Friday, April 17, 2009

At long last, have they no shame? (Obviously not.) - UPDATED

Digby has a good article posted today on the torture memos released yesterday and the whole phenomenon of torture as planned, implemented, and "justified" in the Bush administration. She provides some history and context.
They are all war criminals, from the nice looking Mormon sadists who call themselves doctors, to the twisted bureaucrats in the Justice Department who call themselves lawyers, to the top leadership of the Bush administration who sat there and watched choreographed torture sessions in the White House and have the utter gall to call themselves human. They all knew that what they were doing was repulsive and immoral. That's why went to such lengths to ensure that all of it was approved with all the is dotted and all the ts crossed all the way to the very top and back down again. They all implicated each other.

Apparently, they assumed that nobody would ever prosecute even one of these very important, upstanding members of their professions for horrific crimes such as these because if [one] went down they would all go down.
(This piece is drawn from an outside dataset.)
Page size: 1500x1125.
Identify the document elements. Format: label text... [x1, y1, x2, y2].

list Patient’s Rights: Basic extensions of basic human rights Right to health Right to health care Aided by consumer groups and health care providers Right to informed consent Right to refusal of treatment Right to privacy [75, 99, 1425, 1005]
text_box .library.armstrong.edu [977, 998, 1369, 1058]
And apparently they were right.

...

And no reflection or retribution is not the answer. Prosecution is the answer. If these aren't criminal acts, nothing is. It's the stuff of nightmares.
She also makes the point that while we replicated KGB techniques of an earlier era, those techniques were designed to provoke false confessions, not useful information.

UPDATE:
Andrew Sullivan writes at length about "The Bigger Picture" in all this.
Looked at from a distance, the Bush administration wanted to do two things at once: to declare to the world that freedom is on the march, and human rights are coming to the world with American help, while simultaneously declaring to captives that the US has no interest in the law, human rights, accountability, transparency or humanity. They wanted to give hope to all the oppressed of the planet, while surgically banishing all hope from the prisoners they captured and tortured. And the only way they could pull this off is by the total secrecy they constructed and defended. So we had a public government respectful of the rule of law, and a secret government whose main goal was persuading terror suspects that there was no rule of law at all. It is hard to convey just how dangerous this was and is.